The Graveyard of the Pacific: Shipwreck Tales from the Depths of History [B0545]
Dalton, Anthony
2010 PB in nice clean condition, 124-pages. These true tales of disaster and daring rescues are a fascinating adventure into British Columbia maritime history. On January 22, 1906, the passenger ship Valencia lost her way in heavy fog and rain and rammed into the deadly rocks at Pachena Point on the west coast of Vancouver Island. As the wreck was shattered by the pounding waves, the survivors clung desperately to the rigging. Few made it the short distance to shore through the frigid and turbulent waves--117 of the 164 souls aboard perished. A year earlier, the King David had been wrecked on Bajo Reef near Nootka Sound. The fate of her sailors was much more mysterious.
Today, the magnificent Pacific coastline of Vancouver Island draws hikers, surfers and storm-watchers to marvel at its natural splendour. But the ghosts of the Valencia, King David, Janet Cowan, Pacific, Soquel and dozens of other lost ships still haunt the rugged shores of the Graveyard of the Pacific. Anthony Dalton tells the incredible stories of many of these ships and their courageous crews, who often discovered that their nightmares had only begun once they made it ashore.

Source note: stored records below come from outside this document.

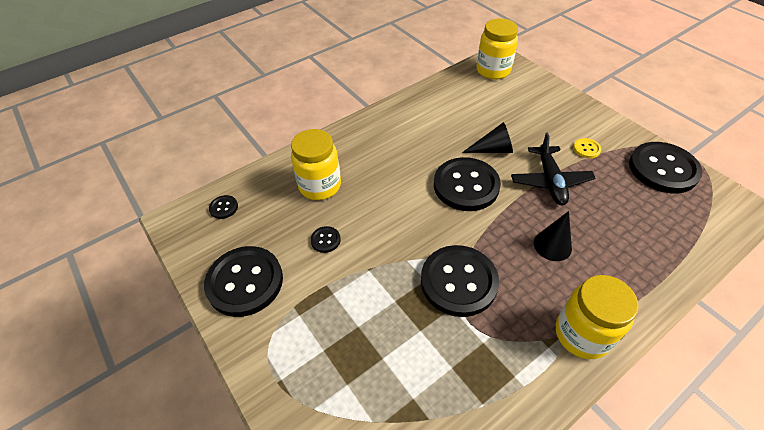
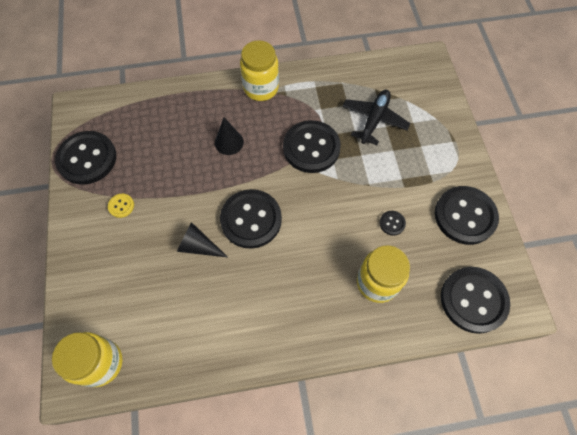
camera: 155 degrees left, 15 degrees up
(224, 208) = (473, 300): black button -> black button, size x2.38
(550, 181) = (181, 191): black plane -> black plane (374, 120)

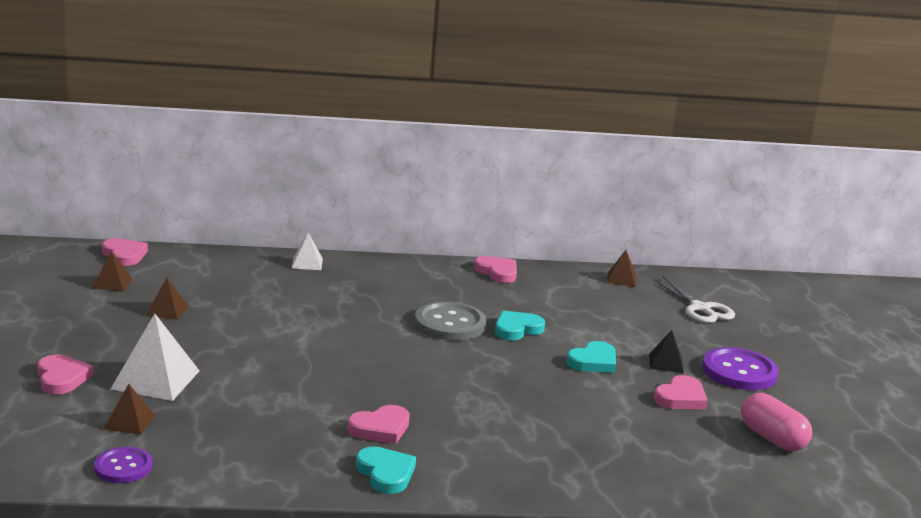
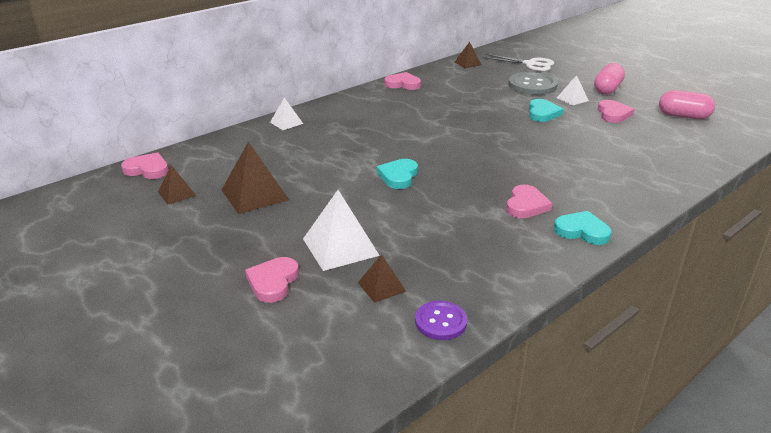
camera: 35 degrees left, 10 degrees up
(62, 378) = (273, 282): pink heart -> pink heart turned 105 degrees counterclockwise
(167, 310) = (254, 194): brown pyramid -> brown pyramid, size x1.79
(450, 324) = (437, 124): grey button -> grey button (532, 85)
(517, 329) = (475, 112): turquoise heart -> turquoise heart (398, 176)
(666, 363) = (572, 99): black pyramid -> white pyramid
(739, 372) = (607, 89): purple button -> pink capsule

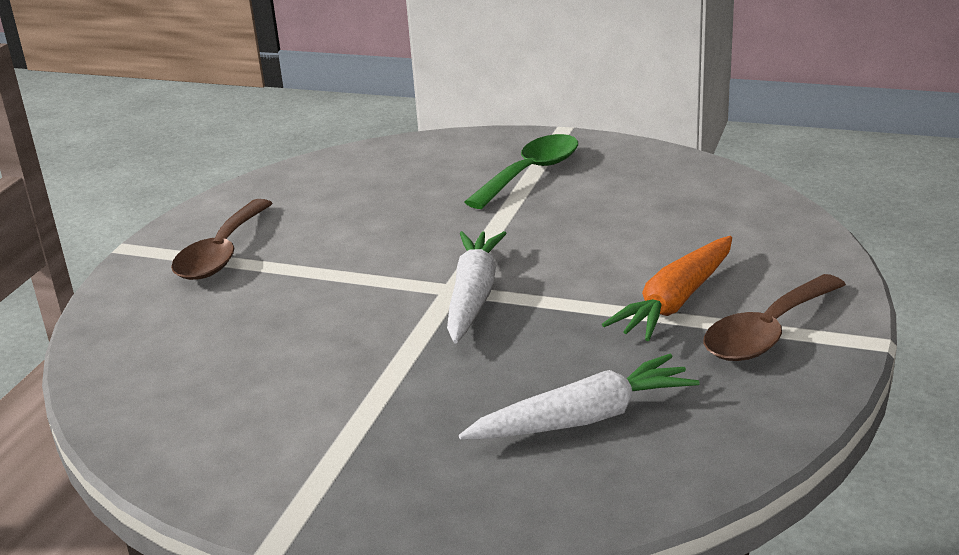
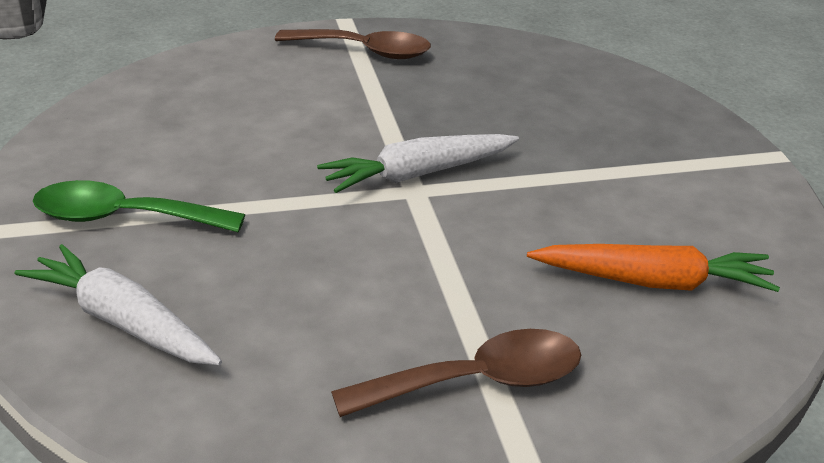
camera: 125 degrees left, 5 degrees up
(583, 418) = (530, 89): white carrot -> white carrot (123, 322)
(676, 301) = (349, 88): orange carrot -> orange carrot (653, 282)

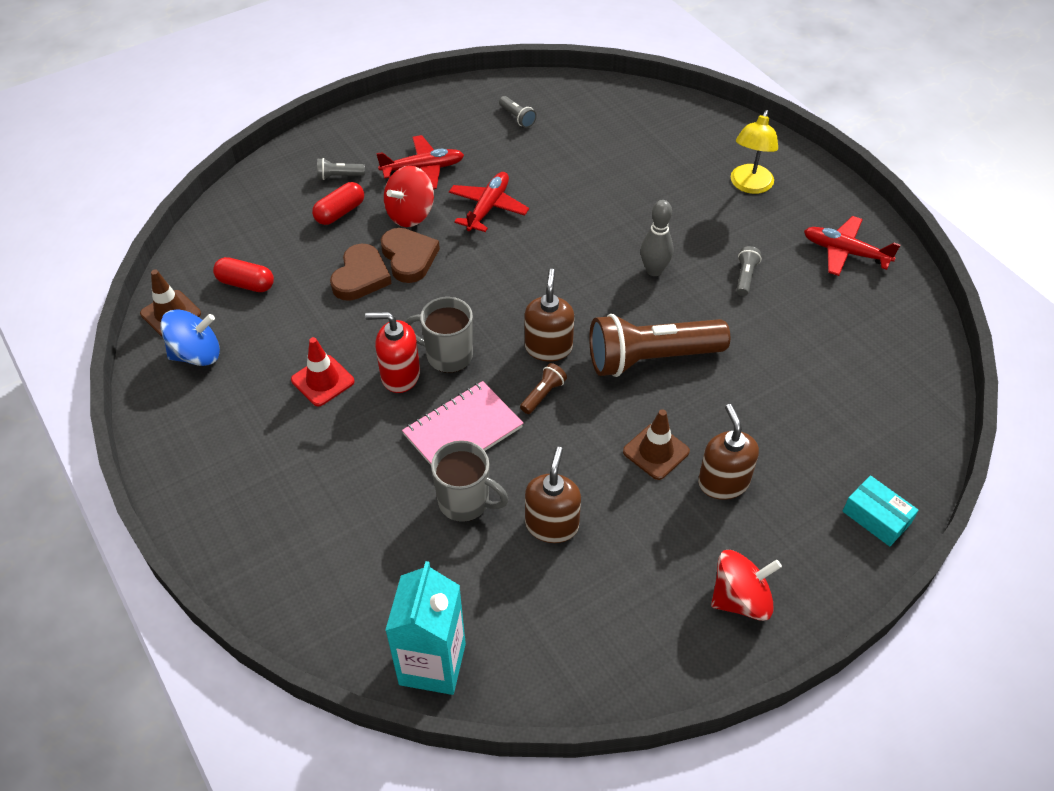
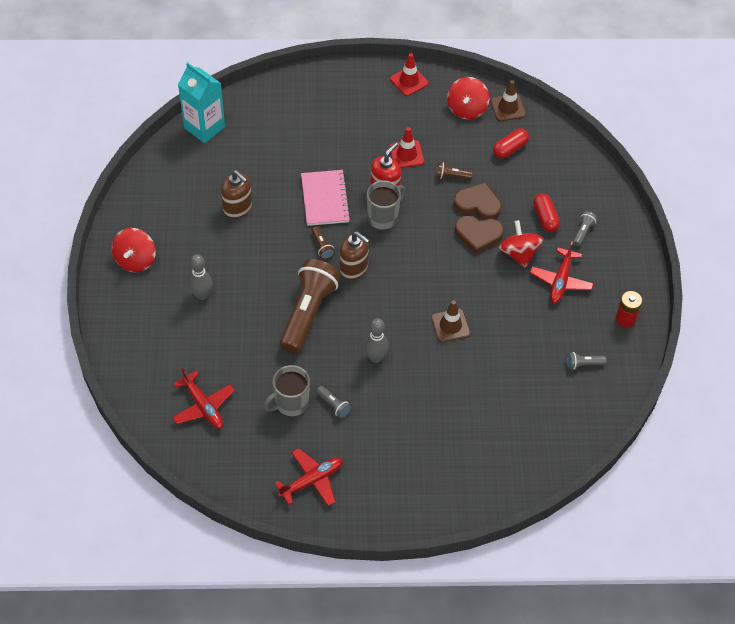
camera: 120 degrees right, 5 degrees up
(175, 442) = (409, 81): none -> red traffic cone
(196, 354) = (467, 109): blue spinning top -> red spinning top
(330, 319) = (452, 176): none -> brown flashlight
(361, 276) = (478, 204): brown heart -> brown heart turned 150 degrees clockwise
(435, 108) = (625, 319): none -> red battery
(465, 502) = (279, 179): grey mug -> grey mug (291, 403)
(488, 207) = (497, 298): red plane -> red plane (203, 406)
(656, 451) = (244, 276): brown traffic cone -> brown traffic cone (450, 325)
(723, 482) = (202, 295): brown soap dispenser -> grey bowling pin
(749, 185) = (414, 467): yellow lamp -> none
(876, 517) = (126, 350): turquoise box -> none

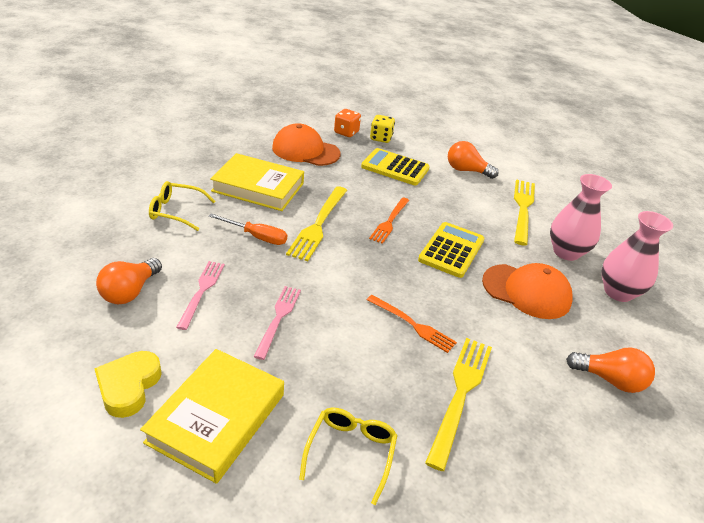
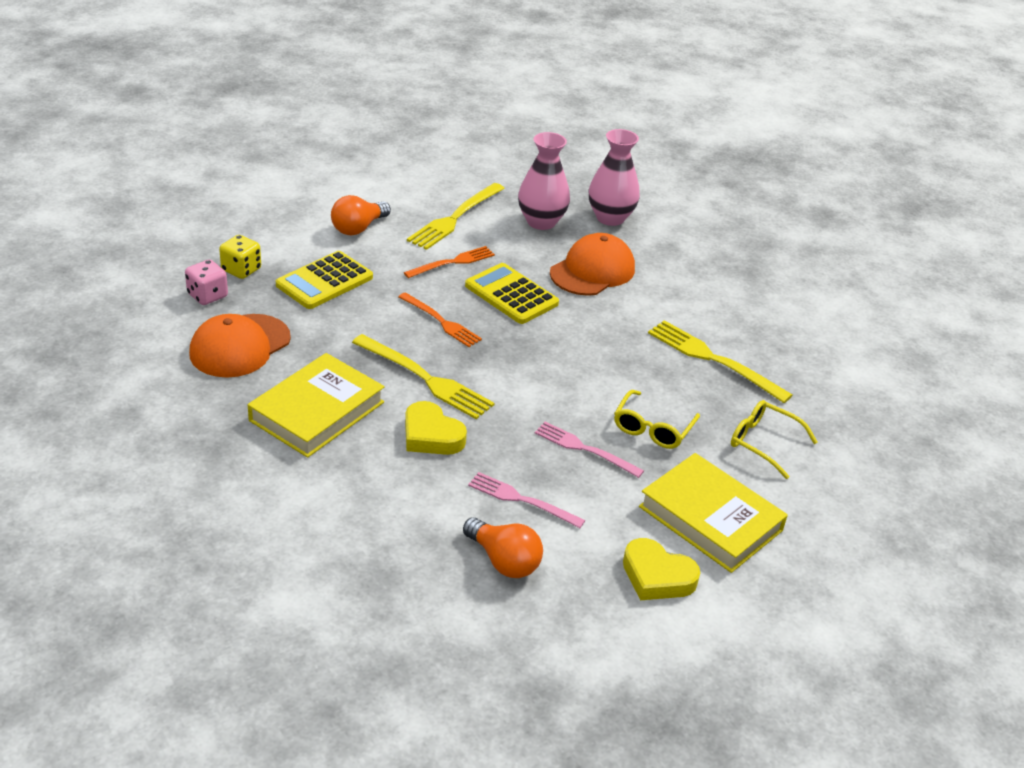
camera: 70 degrees left, 0 degrees up
(176, 211) = (344, 499): yellow glasses -> yellow glasses (652, 428)
(257, 237) = (431, 435): orange screwdriver -> yellow heart
(346, 132) = (207, 295): orange dice -> pink dice
(413, 325) = (619, 359): orange fork -> orange fork (453, 262)
(523, 208) = (455, 218): yellow fork -> yellow fork turned 90 degrees counterclockwise
(610, 380) = (715, 271): orange light bulb -> none

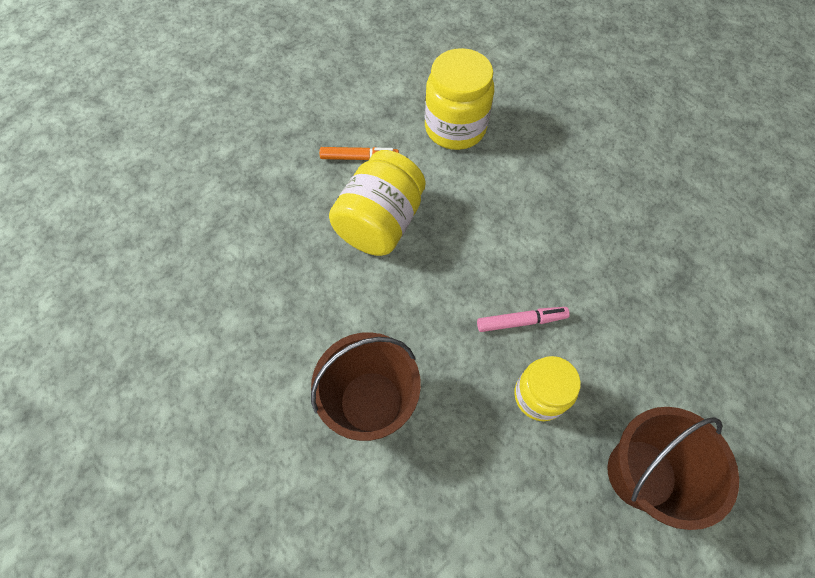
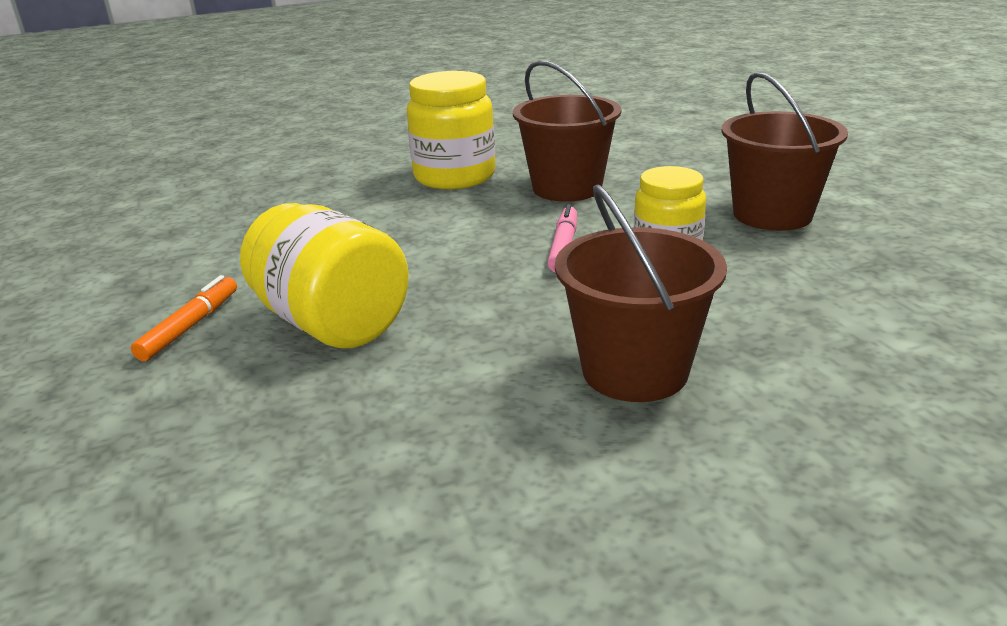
camera: 70 degrees left, 35 degrees down
(455, 128) = (233, 245): yellow jar -> yellow jar (454, 176)
(629, 297) = (567, 188): none -> brown bucket

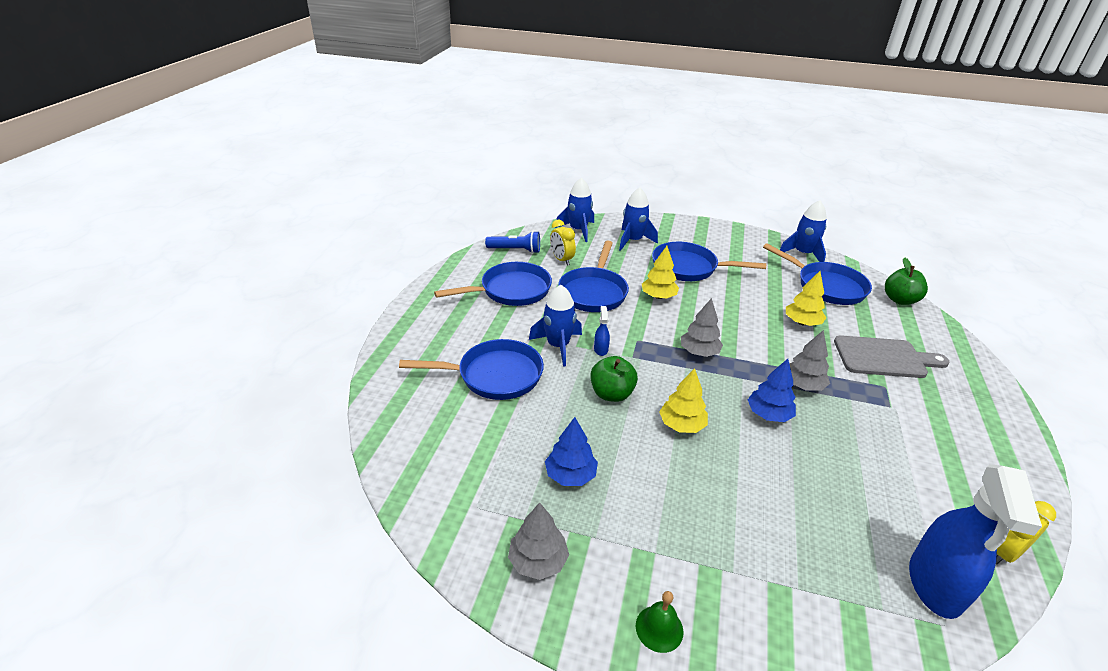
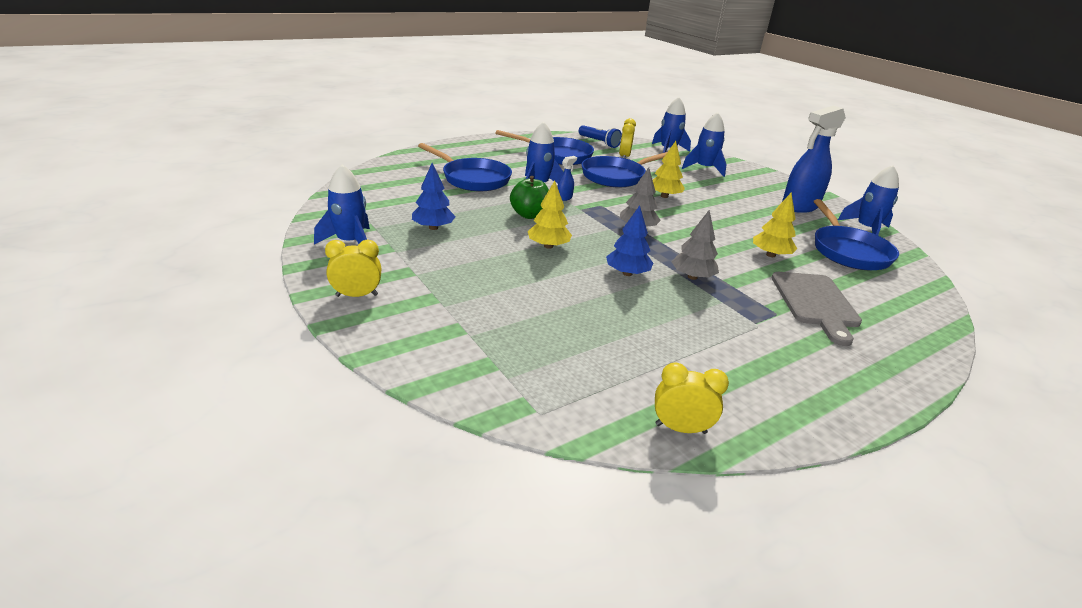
camera: 40 degrees right, 5 degrees down
(538, 561) = (350, 242): grey tree -> blue rocket
(659, 628) = (357, 295): green bell -> yellow clock
(688, 268) = (724, 195): blue pan -> none
(884, 358) = (815, 303): grey cutting board -> grey cutting board turned 45 degrees clockwise
(899, 300) = (923, 289): green apple -> none
(935, 585) = (576, 397): blue spray bottle -> blue spray bottle (799, 206)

From Amazon/GoodReads reviews: "Anthony Dalton's outstanding short read shines a concise yet detailed look on the overwhelmingly treacherous history of shipwrecks off the coast of Vancouver Island. Dalton illustrates a much different type of maritime peril than the more traditionally famous mid-water disasters of the Titanic and Lusitania, mercifully eschewing melodrama in favor of letting unembellished - yet well-organized - accounts of misadventures at sea speak for themselves."; "I thought this was very interesting...and sometimes tragic. Part of Chapter 1 was quite dry, but get past it into the specific stories, and it's fascinating. The stories aren't dramatized much, but give just enough for your own imagination to take hold. I loved the photographs and drawings throughout, but what the book really needed was a map. These tales are a sobering reminder of the power of the sea."